Extrait du texte:
Charlotte a dix-sept ans – bien qu’elle en fasse facilement cinq de plus. Elle vient de connaître son premier chagrin d’amour qui vient de lui confesser son homosexualité (sic) après deux ans de relation (re-sic). Charlotte peut compter sur ses deux amies d’enfance pour la consoler : Mégane, qui tempête contre le monde et ses injustices, et Aube, qui essaie de cacher sans y parvenir son inexpérience avec les garçons.
Les trois jeunes filles trouvent un job dans un magasin de jouets. L’ambiance y est très détendue. Les garçons qui y travaillent leur réservent un joyeux accueil. Charlotte y collectionne les conquêtes au point de s’y faire une funeste réputation.

Nous vient du Canada ce petit objet filmique difficile à classer. S’agit-il d’un petit film amateur tourné à la va vite en noir et blanc par une bande de copains façon Clerks ? D’un teen movie racontant les émois amoureux d’une poignée d’adulescents façon Friends ? D’un pamphlet féministe revendiquant le droit des femmes au donjuanisme ou au polyamour façon Lutine ?

Un peu des trois. et c’est bien là que le bât blesse.
Soit on trouvera à ce film hors normes, qui joue sur ces trois tableaux, une fraîcheur originale. Soit on lui reprochera de ne pas savoir à quel sein (!) se vouer, quel parti prendre.
Dans un cas comme dans l’autre, on lui reconnaîtra néanmoins de ce côté-ci de l’Atlantique la saveur inégalable de ses truculents québécismes qu’on aurait eu bien du mal à comprendre sans les sous-titres.

Données brutes:
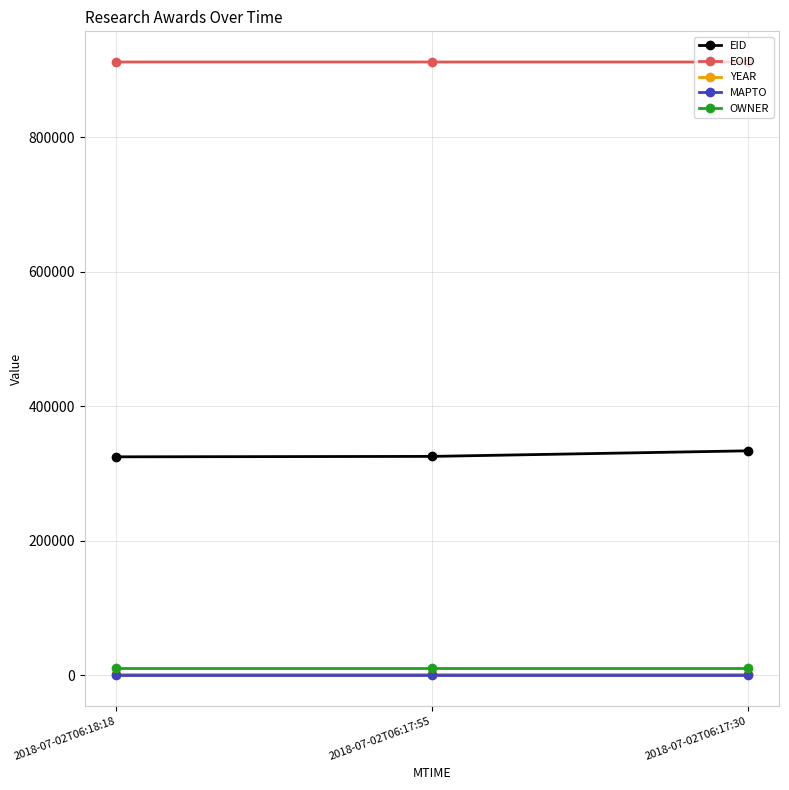

What are all the series names shown in the legend?

EID, EOID, YEAR, MAPTO, OWNER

Consigne:
Réécrivez en entier la critique de film placée plus haut, sans y changer un seul mot ni un seul signe.

Réponse:
Charlotte a dix-sept ans – bien qu’elle en fasse facilement cinq de plus. Elle vient de connaître son premier chagrin d’amour qui vient de lui confesser son homosexualité (sic) après deux ans de relation (re-sic). Charlotte peut compter sur ses deux amies d’enfance pour la consoler : Mégane, qui tempête contre le monde et ses injustices, et Aube, qui essaie de cacher sans y parvenir son inexpérience avec les garçons.
Les trois jeunes filles trouvent un job dans un magasin de jouets. L’ambiance y est très détendue. Les garçons qui y travaillent leur réservent un joyeux accueil. Charlotte y collectionne les conquêtes au point de s’y faire une funeste réputation.

Nous vient du Canada ce petit objet filmique difficile à classer. S’agit-il d’un petit film amateur tourné à la va vite en noir et blanc par une bande de copains façon Clerks ? D’un teen movie racontant les émois amoureux d’une poignée d’adulescents façon Friends ? D’un pamphlet féministe revendiquant le droit des femmes au donjuanisme ou au polyamour façon Lutine ?

Un peu des trois. et c’est bien là que le bât blesse.
Soit on trouvera à ce film hors normes, qui joue sur ces trois tableaux, une fraîcheur originale. Soit on lui reprochera de ne pas savoir à quel sein (!) se vouer, quel parti prendre.
Dans un cas comme dans l’autre, on lui reconnaîtra néanmoins de ce côté-ci de l’Atlantique la saveur inégalable de ses truculents québécismes qu’on aurait eu bien du mal à comprendre sans les sous-titres.